The challenge was set by an Icelandic group with the acronym CHILL-ICE (Construction of a Habitat Inside a Lunar-analogue Lava-tube | Iceland Campaign of EuroMoonMars).

A team of 10 third-year students had seven weeks to work on the project, designing and constructing two full-scale prototypes that they presented remotely to the CHILL-ICE team.

Faculty designers then spent the last four weeks developing a third concept prototype that built on the work by the student team. 
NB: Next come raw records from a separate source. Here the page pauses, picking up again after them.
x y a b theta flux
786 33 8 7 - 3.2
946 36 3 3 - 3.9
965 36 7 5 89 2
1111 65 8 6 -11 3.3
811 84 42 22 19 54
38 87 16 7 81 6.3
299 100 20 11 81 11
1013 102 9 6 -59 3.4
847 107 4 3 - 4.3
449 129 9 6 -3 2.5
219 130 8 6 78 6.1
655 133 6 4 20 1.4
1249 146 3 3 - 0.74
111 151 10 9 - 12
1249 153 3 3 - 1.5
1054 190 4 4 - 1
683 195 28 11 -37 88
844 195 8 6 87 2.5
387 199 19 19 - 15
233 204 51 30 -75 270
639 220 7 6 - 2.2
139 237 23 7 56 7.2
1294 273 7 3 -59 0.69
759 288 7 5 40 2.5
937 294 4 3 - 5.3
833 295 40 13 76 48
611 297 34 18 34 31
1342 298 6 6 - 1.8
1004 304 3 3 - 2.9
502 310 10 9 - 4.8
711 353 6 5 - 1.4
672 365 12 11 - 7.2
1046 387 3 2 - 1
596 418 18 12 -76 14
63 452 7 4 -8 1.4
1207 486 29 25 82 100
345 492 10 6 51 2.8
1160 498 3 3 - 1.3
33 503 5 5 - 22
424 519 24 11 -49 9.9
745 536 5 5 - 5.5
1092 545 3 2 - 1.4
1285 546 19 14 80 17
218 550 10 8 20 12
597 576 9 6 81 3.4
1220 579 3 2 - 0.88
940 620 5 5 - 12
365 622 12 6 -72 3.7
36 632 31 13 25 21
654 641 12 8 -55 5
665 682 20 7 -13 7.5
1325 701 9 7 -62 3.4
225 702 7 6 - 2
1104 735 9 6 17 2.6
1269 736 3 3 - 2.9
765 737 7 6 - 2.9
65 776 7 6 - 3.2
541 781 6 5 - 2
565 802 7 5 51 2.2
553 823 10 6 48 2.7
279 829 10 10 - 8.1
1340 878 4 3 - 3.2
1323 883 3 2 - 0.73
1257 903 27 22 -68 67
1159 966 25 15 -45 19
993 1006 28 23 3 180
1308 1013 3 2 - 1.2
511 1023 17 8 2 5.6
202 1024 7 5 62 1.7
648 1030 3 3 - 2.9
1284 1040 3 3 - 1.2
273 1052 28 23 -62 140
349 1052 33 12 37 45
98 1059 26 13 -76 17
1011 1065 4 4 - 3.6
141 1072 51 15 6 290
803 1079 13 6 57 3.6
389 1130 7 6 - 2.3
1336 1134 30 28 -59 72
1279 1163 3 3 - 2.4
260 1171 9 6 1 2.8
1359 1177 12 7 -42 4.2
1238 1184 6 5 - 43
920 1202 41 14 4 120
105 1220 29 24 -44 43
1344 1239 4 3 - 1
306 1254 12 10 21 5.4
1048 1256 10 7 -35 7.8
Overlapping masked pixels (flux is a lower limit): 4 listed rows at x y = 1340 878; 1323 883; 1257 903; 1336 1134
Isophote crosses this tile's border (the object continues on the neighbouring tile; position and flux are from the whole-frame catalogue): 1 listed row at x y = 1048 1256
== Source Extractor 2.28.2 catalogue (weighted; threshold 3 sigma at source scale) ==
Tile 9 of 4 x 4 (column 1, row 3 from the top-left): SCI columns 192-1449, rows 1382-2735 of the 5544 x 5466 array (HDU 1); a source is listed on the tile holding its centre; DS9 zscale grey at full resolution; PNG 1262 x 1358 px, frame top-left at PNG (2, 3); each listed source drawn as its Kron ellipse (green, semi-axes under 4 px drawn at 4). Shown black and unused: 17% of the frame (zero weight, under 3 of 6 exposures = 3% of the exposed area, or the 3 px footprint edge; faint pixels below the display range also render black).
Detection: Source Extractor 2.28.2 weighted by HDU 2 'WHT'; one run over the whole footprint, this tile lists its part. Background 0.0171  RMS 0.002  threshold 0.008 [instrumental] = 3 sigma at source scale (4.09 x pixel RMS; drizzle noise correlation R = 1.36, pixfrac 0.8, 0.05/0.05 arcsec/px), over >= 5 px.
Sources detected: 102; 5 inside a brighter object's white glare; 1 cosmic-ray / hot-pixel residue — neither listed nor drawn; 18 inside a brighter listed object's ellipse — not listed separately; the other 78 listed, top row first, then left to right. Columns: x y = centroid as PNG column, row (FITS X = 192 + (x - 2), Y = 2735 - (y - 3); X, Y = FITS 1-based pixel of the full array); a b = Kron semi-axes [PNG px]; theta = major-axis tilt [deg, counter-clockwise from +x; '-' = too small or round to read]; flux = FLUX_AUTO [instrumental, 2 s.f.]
“We didn't sleep much,” said student Bailee van Rikxoort, the project manager. “We were the first ones at school and the last ones to leave, and we continued to work on the project once the school closed at night.”

The habitat is barrel-vaulted, with a single side door and weighs less the 30 kilograms. It offers about 40 cubic metres of living space to accommodate the crew.

The ECHO uses inflatable supports and shock-corded poles for structure and is deployable in two hours.

The habitat skin is constructed of Tyvek building membrane, a material chosen for being lightweight and economical.

Outdoor equipment companies Mustang Survival and MEC contributed specialty material, while design companies, such as Thin Red Line, contributed their expertise in design, technologies, materials and construction.

ECHO will be tested in Iceland in late July and early August, after which the Wilson School of Design team will receive feedback and maybe even design a habitat for a similar mission in Hawaii later this year.

 The project will feature in a paper presented at the Lunar and Planetary Institute’s "Workshop on Terrestrial Analogs for Planetary Exploration" later this month. In October, ECHO will be presented at the 2021 International Astronautical Conference in Dubai.